被害者意識に関するサーベイ『多視点的な加害者の被害者意識』#3 加害者心理学的視点
III. 加害者心理学的視点
Q: なぜ加害者は「自分こそ被害者だ」と思うのか?
加害者による責任回避・認知の歪みの具体例
被害者意識は一見すると「弱者側」にあると思われがちですが、実際には加害行為を行う人が「自分こそが被害者だ」と考えるケースが少なくありません。ここでは、加害者が自らの行為を正当化したり、他責的に解釈する具体的な認知の歪みを挙げます。
他責バイアス(External Attribution)
自分の攻撃的行為や違法行為の原因を常に外部に求める。
例:「相手が先に挑発したからやり返した」「自分は悪くない、周囲がすべて悪い」といった主張をすることで、自分の責任を最小化しようとする。
自己正当化(Self-Justification)
「自分はもともと傷つけられている立場であり、やむなく攻撃したのだ」という論理を展開する。
結果として、「正当防衛」「正当な報復」とみなすことで自らの加害を免罪しようとする。
選択的記憶・論点すり替え
自分の暴力的行為やミスを見落とし、相手の攻撃性や落ち度のみを強調して語る。
「自分は完全に被害を受けただけ」と思い込むことで罪悪感を軽減する。
トラウマや虐待経験の世代間連鎖
加害者が「被害者意識」を持つ要因としてしばしば取り上げられるのが、幼少期のトラウマ体験や虐待経験です。以下のようなメカニズムが世代間連鎖を説明すると考えられています。
暴力の学習
幼少期に身体的・心理的虐待を受けた子どもが、成人後に同じ手法で問題解決を図るようになる。
「自分もかつて被害を受けていた」という認識が、「自分の行為を正当化する根拠」となり得る。
被害‐加害への移行
過去の被害体験による恨みや怒りが蓄積し、「自分も人を傷つける権利がある」と誤認する。
その結果、自らの加害行為を「正当な反撃」あるいは「仕方のない行動」と見なしてしまう。
共感性の欠如
長期にわたる虐待やトラウマ経験により、他者の痛みに共感しにくくなる場合がある。
自分も被害者であったという事実を全面に押し出すことで、相手への配慮や責任感を一層喪失しやすい。
自己愛性パーソナリティ特性との関連
自己愛性パーソナリティ傾向を持つ人は、自尊感情を過剰に守ろうとするあまり、対立や批判に直面したときに被害者意識を発動するケースが指摘されています。
自己愛と攻撃性
自己愛の高い人は、自分が負の評価を受けることに敏感で、相手の批判を「自分に対する攻撃だ」と捉えやすい。
これが結果的に「自分は悪くない、攻撃されている被害者だ」という認知を招き、加害行為の責任を回避する一因となる。

• _課題の指示_:
[1] 被害者意識の抜粋から、「他責バイアス(External Attribution)」を含む語句で始まり「自分の暴力的行為やミスを見落とし、相手の攻撃性や落ち度のみを強調して語る。」で終わる部分を、一字も変えずに書き写しなさい。
[2] 被害者意識の抜粋を、最後の文に続けて書き継ぎなさい。

• _データ一覧_:

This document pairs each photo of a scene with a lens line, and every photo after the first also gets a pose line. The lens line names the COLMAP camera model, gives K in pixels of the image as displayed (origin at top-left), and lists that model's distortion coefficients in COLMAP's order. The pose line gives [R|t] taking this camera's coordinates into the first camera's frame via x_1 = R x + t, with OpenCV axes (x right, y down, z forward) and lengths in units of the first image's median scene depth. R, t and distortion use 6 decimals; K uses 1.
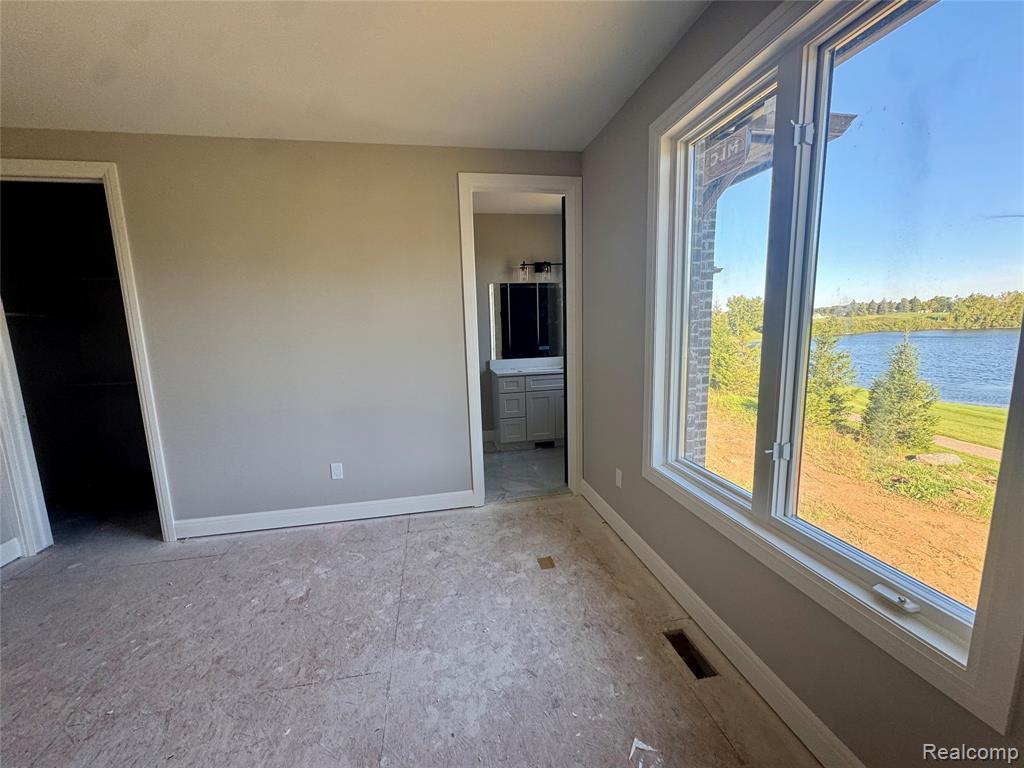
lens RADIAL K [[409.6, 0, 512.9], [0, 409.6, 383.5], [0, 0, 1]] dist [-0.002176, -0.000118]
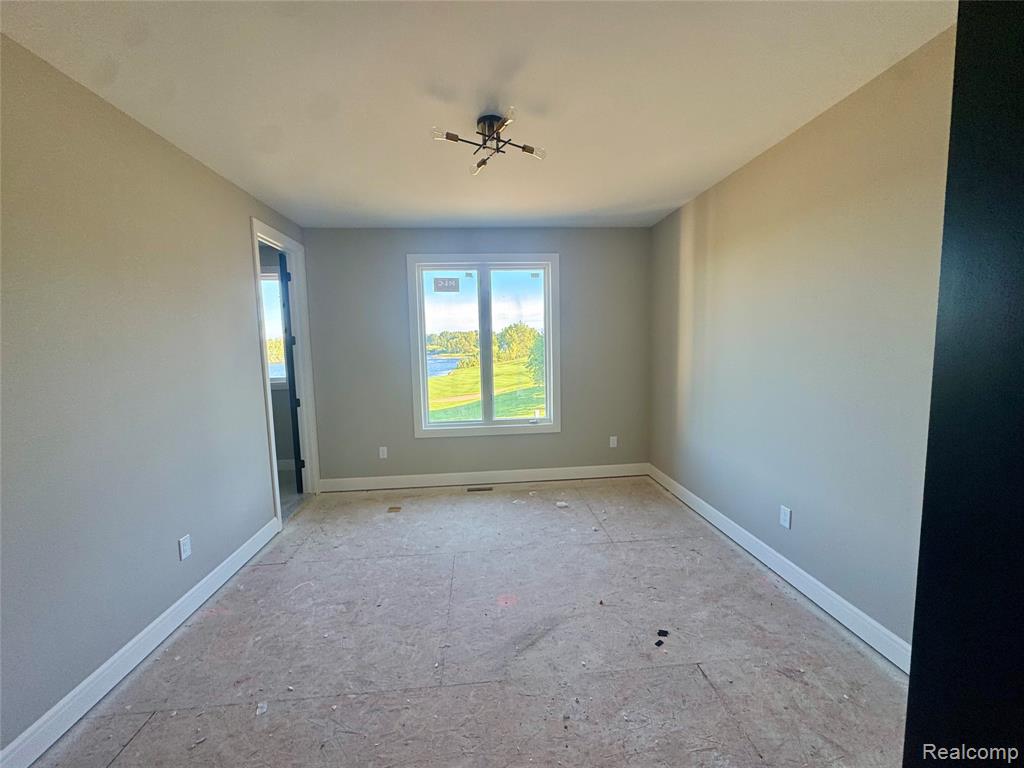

• _課題の解答_:
[1]
他責バイアス(External Attribution)
自分の攻撃的行為や違法行為の原因を常に外部に求める。
例:「相手が先に挑発したからやり返した」「自分は悪くない、周囲がすべて悪い」といった主張をすることで、自分の責任を最小化しようとする。
自己正当化(Self-Justification)
「自分はもともと傷つけられている立場であり、やむなく攻撃したのだ」という論理を展開する。
結果として、「正当防衛」「正当な報復」とみなすことで自らの加害を免罪しようとする。
選択的記憶・論点すり替え
自分の暴力的行為やミスを見落とし、相手の攻撃性や落ち度のみを強調して語る。

[2]
脆弱性の隠蔽
自己愛性パーソナリティの人は、内面的には不安定な自尊心を抱え、脆弱さを認めたくない傾向が強い。
そのため、他者とのトラブルでも「自分は傷ついている側だ」と強調し、弱者ポジションを取ることで自己像を守る戦略をとる場合がある。
共感能力の低下
自己愛が強い人は、他者の感情に対する感受性が低いとされ、自分の苦痛ばかりを強調しがち。
これにより、本当に被害を受けている側の苦痛や権利を軽視し、自らの被害者意識を優先する歪んだ認識が強化されることになる。
このように、加害者が自己を「被害者」とみなす際には、責任回避やトラウマの世代間連鎖、そして自己愛性パーソナリティという複合的な要因が絡み合っていると考えられます。結果として、加害行為の根本問題が見過ごされ、再犯やさらなる暴力が生まれやすくなる点が懸念されます。
引用文献
[1] Baumeister, R. F., & Vohs, K. D. (2001). Narcissism as addiction to esteem. Psychological Inquiry, 12(4), 206-210.
[2] Widom, C. S. (1989). The Cycle of Violence. Science, 244(4901), 160-166.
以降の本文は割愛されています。